Kusingkirkan selimutku segera ketika kudengar suara itu. Suara yang berat khas laki-laki, tapi selalu terdengar lembut sepanjang ingatanku tentang dirinya. Rian Galael. Ya. Aku hampir melupakan tamu keluarga kami yang satu itu. Ayah bilang dia adalah sepupuku, tapi pertalian darah kami tidak terlalu jelas hingga kusimpulkan kami mungkin sepupu, sepupu empat atau lima kali. Rian berdiri di mulut pintu kamarku, gagang pintu masih ada dalam genggamannya.
"Apa aku mengangganggu?"
"Ah, nggak," ujarku agak canggung.
"Boleh aku masuk?"
"Hah!" Entah apa dia serius? Apa dia tidak melihat aku sedang di atas tempat tidur, aku perempuan dan ini kamarku. Apa aku akan mengizinkan seorang laki-laki masuk ke kamarku? Meski kusebut dia keluarga, tetap saja aku merasa canggung.
"Ya. Tentu."
Rian kemudian duduk di sisi tempat tidur. Ia melihatku sejenak, kemudian memalingkan wajahnya segera. Aku tidak tahu dia akan jadi segelisah itu. Ada hal yang sepertinya ingin ia katakan dan aku bersiap untuk mendengarnya.
"Setelah lulus dari SMA, kudengar kamu akan mendaftar di Fakultas Kedokteran?"
Kuanggukkan kepala sambil tersenyum, soal itu memang cita-cita ayahku sejak dulu dan aku ingin sekali mewujudkannya.
"Aku akan membantumu sebisaku supaya kamu juga bisa diterima di sana," ujar Rian.

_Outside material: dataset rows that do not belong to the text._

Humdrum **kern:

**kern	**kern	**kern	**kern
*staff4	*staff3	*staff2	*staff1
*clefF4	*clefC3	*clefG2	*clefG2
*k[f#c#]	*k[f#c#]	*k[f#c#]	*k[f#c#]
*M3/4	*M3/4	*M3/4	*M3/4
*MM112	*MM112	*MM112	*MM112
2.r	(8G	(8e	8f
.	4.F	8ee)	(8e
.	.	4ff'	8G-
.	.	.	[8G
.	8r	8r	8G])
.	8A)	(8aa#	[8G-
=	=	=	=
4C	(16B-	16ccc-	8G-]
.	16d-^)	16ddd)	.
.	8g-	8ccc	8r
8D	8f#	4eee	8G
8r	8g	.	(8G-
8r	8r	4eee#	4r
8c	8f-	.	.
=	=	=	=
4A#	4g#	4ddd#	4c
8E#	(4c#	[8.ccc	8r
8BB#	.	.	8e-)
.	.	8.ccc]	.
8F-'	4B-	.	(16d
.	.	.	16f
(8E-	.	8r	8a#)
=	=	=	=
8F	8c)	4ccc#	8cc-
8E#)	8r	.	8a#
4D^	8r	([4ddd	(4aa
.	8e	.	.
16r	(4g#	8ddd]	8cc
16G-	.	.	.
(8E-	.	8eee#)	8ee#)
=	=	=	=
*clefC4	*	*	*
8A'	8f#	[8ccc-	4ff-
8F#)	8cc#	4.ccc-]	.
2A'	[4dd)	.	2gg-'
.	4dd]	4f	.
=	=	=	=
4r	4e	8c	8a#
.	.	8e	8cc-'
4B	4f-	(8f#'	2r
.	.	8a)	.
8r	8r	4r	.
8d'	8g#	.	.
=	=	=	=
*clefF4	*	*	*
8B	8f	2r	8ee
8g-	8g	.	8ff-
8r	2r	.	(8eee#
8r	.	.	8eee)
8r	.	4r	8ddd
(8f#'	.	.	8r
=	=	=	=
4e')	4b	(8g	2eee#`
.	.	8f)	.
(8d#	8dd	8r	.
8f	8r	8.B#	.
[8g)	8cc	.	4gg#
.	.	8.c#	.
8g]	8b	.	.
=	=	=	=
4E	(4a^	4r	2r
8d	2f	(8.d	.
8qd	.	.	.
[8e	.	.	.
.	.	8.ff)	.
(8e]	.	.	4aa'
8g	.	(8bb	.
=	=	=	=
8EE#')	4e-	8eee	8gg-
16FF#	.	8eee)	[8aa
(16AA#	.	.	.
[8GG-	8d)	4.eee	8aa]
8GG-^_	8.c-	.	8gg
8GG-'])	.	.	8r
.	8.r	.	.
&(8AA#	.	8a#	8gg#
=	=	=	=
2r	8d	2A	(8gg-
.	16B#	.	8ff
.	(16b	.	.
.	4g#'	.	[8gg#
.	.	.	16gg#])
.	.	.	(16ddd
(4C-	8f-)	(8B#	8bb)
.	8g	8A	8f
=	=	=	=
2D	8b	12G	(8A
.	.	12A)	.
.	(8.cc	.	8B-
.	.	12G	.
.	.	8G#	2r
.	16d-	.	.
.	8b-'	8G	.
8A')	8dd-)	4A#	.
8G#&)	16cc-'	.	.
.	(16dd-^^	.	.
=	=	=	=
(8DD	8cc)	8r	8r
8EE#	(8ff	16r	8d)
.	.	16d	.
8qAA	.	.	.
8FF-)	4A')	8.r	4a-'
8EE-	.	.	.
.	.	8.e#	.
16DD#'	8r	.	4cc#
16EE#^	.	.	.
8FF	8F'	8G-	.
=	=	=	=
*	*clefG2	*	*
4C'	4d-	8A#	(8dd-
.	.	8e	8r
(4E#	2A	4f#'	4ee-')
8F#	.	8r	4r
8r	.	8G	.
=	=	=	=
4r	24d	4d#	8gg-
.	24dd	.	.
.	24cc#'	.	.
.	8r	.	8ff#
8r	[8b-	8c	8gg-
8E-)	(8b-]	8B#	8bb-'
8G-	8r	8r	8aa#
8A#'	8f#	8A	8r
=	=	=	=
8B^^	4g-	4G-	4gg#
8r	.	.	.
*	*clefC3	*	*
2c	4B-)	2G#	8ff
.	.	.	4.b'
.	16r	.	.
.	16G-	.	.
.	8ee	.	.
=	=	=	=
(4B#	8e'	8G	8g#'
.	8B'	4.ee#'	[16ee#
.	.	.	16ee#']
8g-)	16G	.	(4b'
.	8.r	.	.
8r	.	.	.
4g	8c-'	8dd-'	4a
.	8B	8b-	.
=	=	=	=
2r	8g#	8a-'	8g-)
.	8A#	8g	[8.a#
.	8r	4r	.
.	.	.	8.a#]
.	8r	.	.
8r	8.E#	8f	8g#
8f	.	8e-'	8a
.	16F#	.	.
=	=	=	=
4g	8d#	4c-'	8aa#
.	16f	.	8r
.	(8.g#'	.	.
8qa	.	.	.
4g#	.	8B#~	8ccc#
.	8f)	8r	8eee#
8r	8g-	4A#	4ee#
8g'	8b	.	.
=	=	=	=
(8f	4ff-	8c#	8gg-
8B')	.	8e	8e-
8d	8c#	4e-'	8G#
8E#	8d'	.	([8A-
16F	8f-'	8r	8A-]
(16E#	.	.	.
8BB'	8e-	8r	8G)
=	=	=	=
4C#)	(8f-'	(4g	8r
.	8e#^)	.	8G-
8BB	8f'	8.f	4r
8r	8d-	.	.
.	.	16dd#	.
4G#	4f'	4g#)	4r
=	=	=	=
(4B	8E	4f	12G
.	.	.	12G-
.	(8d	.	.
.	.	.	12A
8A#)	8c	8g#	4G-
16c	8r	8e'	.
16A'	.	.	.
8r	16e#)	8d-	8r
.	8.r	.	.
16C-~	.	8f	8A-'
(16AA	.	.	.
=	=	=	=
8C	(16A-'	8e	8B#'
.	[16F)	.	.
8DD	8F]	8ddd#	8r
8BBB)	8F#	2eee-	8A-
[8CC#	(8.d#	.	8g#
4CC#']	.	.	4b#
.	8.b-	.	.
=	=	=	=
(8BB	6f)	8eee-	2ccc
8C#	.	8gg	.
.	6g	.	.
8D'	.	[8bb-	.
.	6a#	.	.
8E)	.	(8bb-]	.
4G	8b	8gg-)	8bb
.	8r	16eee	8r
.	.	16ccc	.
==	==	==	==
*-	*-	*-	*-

"Terima kasih," tanggapku seadanya. Rasanya aku tidak terlalu berharap ada yang membantuku. Setidaknya aku cukup berusaha untuk selalu menjadi nomor satu di kelas dan benar-benar menyiapkan diri untuk seleksi masuk menjadi calon dokter. Rian, tahun lalu dia sudah menerima gelar dokternya dan aku tahu ayah begitu bangga kepadanya, hingga memujinya sepanjang waktu. Sekarang dia bekerja di sebuah rumah sakit swasta di kota kami.Sementara mencari tempat tinggal, ayah bilang Rian akan menginap di rumah kami.
"Kamu nggak bisa tidur, ya?" tanya Rian mengubah tema pembicaraan.
Kuanggukkan kepala.
"Kenapa?"
"Entahlah."
Rian memperhatikan jamnya, "Masih jam 9 juga... justru aneh kalau kamu bisa tidur jam segini," katanya.
"Biasanya begitu, kok! Jadwal di sekolah 'kan padat banget, capek. Jam 8 aja udah bisa ketiduran... kalau nggak ada tugas sich!"
"Mau jalan-jalan? Sebentar aja!"
Aku diam sejenak. Jalan di malam hari seperti bukan diriku. Aku juga tidak yakin ayah akan mengizinkanku keluar malam.
"Tenang aja! Nanti aku yang izin sama Om. Paling jam 10 kita udah balik, cuman cari makan sebentar."
Aku tetap tidak menganggukkan kepala, tapi juga tidak menolak ajakan Rian. Rian keluar dari kamar, tidak lama kemudian dia datang lagi dengan memperlihatkan kunci mobilnya kepadaku. Sesuatu yang berarti kami siap berangkat.
Aku tidak berpikir tempat apa yang akan kami datangi. Hanya saja, aku terlalu malas untuk mengganti baju, kutarik sweater cokelat dan kukenakan segera. Aku tidak menyisir rambut, hanya kurapikan sedikit dengan jari-jari.
"Kamu nggak nanya kita mau ke mana?" ujar Rian ketika baru saja aku masuk mobil.